Und Löwenzahn. Sie hätte auch ...

„Sie mochte Schokolinsen und Bücher und gemalte Musik (tiefblau oder zartsilbern) und den sich wandelnden Abendhimmel, von den Stufen der hinteren Veranda aus betrachtet.
Und Löwenzahn. Sie hätte auch Lotosblumen gemocht oder Sommerastern oder Japanische Iris oder Wiesenlilien - ja, auch Wiesenlilien, weil sie schon bei dem Wort «Wiese» begann, tiefer zu atmen, entzückt die Arme hochriss oder gern hochgerissen hätte, je nachdem, wer bei ihr war, hinauf zu dem, was da womöglich vom Himmel aus zuschaute. Aber hauptsächlich sah sie Löwenzahn. Gelbe Alltagsedelsteine, mit denen das geflickte grüne Kleid ihres Hinterhofs verziert war. Sie mochte diese nüchterne Schönheit, mehr noch aber ihre Alltäglichkeit, denn darin glaubte sie ein Abbild ihrer selbst zu erkennen, und es war tröstlich, dass etwas, was gewöhnlich war, gleichzeitig eine Blume sein konnte.“

So zauberhaft beginnt „Maud Martha“ von Gwendolyn Brooks, die als erste Schwarze für ihre Lyrik mit dem Pulitzer-Preis ausgezeichnet wurde, und so einzigartig und poetisch geht es in ihrem einzigen Roman auch weiter. Bereits 1953 erschienen, hat der Manesse Verlag diesen nun zu unserem großen Glück von Andrea Ott ins Deutsche übersetzen lassen.

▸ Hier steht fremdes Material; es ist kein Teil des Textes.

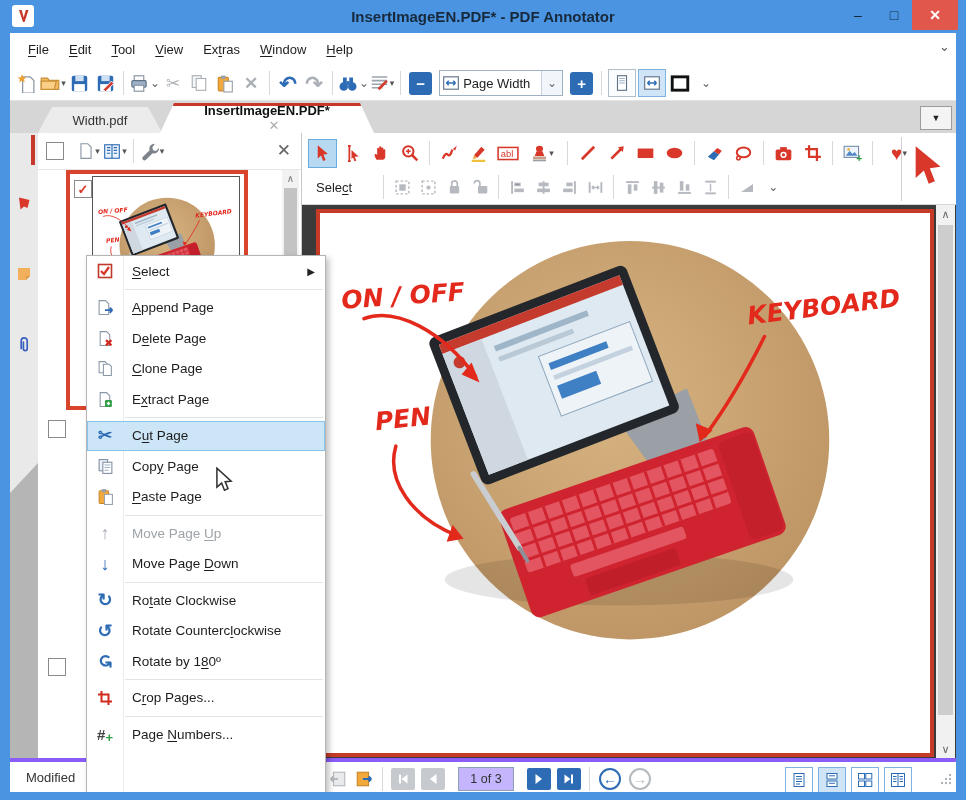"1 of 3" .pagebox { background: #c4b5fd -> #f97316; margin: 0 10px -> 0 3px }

Maud Martha ist Schwarz und ein Mädchen zuerst, dann eine Frau; keine allzu guten Vorraussetzungen im rassistisch durchtränkten Amerika der 1950er-Jahre. In kleinen Anekdoten entfaltet sich ihr Leben vor uns, ein enges Leben, dem Begrenzungen aufgezwungen werden und an dem sie sich immer wieder stößt. Doch was ist das Besondere an diesem schmalen Buch, worin besteht der Zauber? Ich glaube, es ist die übersprudelnde Lebenskraft der Protagonistin, ihre innere Selbstsicherheit, die bewegt und inspiriert, und ihrer Zeit weit voraus ist. Deren Verweigerung, sich an Regeln zu halten, an den Rand der Gesellschaft drängen und klein halten zu lassen. Maud Marthas Fähigkeit, dem Alltag Poesie abzuringen, die Schönheit in den kleinen Dingen und in sich selbst zu sehen, wirklich zu sehen, wirklich zu fühlen. Ich behaupte, wer Jaqueline Woodson gerne liest, wird „Maud Martha“ lieben. Und alle anderen auch.